Scan the records for "wrist" and copy each line that contains it.

────────────────────────────────────────

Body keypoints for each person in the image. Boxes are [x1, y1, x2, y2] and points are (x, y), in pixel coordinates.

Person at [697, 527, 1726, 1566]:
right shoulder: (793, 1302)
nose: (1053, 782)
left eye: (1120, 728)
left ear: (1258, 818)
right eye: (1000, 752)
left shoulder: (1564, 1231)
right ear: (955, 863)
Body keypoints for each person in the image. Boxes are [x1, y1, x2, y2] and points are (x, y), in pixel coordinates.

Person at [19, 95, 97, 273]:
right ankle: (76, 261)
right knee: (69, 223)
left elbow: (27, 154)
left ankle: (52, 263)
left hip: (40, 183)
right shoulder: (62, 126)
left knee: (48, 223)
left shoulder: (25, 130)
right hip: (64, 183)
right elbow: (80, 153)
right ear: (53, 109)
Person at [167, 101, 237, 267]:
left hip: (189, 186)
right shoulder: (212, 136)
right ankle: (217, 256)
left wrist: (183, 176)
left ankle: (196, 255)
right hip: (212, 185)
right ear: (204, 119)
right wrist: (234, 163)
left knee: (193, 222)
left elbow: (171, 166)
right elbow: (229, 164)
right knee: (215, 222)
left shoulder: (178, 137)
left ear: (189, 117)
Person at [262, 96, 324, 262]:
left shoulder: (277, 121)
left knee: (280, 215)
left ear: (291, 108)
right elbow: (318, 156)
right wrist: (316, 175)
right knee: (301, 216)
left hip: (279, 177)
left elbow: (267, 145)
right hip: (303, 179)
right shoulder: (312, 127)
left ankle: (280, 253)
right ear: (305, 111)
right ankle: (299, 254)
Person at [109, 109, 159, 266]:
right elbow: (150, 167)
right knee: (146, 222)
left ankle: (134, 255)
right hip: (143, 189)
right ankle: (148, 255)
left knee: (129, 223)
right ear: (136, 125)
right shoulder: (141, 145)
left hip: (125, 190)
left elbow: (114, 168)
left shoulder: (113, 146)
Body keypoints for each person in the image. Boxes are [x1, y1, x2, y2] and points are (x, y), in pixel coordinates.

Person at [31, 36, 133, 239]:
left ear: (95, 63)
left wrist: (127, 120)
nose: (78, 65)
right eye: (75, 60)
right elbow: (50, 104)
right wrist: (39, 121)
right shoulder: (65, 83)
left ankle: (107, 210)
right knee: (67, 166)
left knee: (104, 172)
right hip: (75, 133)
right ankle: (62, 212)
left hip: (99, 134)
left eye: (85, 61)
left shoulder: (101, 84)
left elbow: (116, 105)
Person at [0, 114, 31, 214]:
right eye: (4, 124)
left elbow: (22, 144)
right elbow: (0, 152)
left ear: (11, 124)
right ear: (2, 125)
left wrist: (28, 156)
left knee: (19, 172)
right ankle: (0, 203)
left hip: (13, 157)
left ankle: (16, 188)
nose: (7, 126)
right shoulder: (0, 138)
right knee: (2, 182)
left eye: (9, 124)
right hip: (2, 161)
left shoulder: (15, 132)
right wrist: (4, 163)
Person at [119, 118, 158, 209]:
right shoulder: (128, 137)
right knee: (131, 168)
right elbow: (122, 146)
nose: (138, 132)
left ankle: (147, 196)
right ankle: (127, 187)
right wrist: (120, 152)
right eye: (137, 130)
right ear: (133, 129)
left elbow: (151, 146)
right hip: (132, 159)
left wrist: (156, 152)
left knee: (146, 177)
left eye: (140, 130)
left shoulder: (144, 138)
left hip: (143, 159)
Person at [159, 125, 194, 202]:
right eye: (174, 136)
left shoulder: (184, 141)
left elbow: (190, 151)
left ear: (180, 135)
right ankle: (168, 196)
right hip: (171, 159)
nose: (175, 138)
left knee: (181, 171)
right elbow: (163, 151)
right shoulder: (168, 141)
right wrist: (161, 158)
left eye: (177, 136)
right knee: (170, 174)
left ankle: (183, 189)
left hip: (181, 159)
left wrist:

────────────────────────────────────────

Solution for this task -
left wrist: (183, 176)
right wrist: (234, 163)
right wrist: (316, 175)
left wrist: (127, 120)
right wrist: (39, 121)
left wrist: (28, 156)
right wrist: (4, 163)
right wrist: (120, 152)
left wrist: (156, 152)
right wrist: (161, 158)
left wrist:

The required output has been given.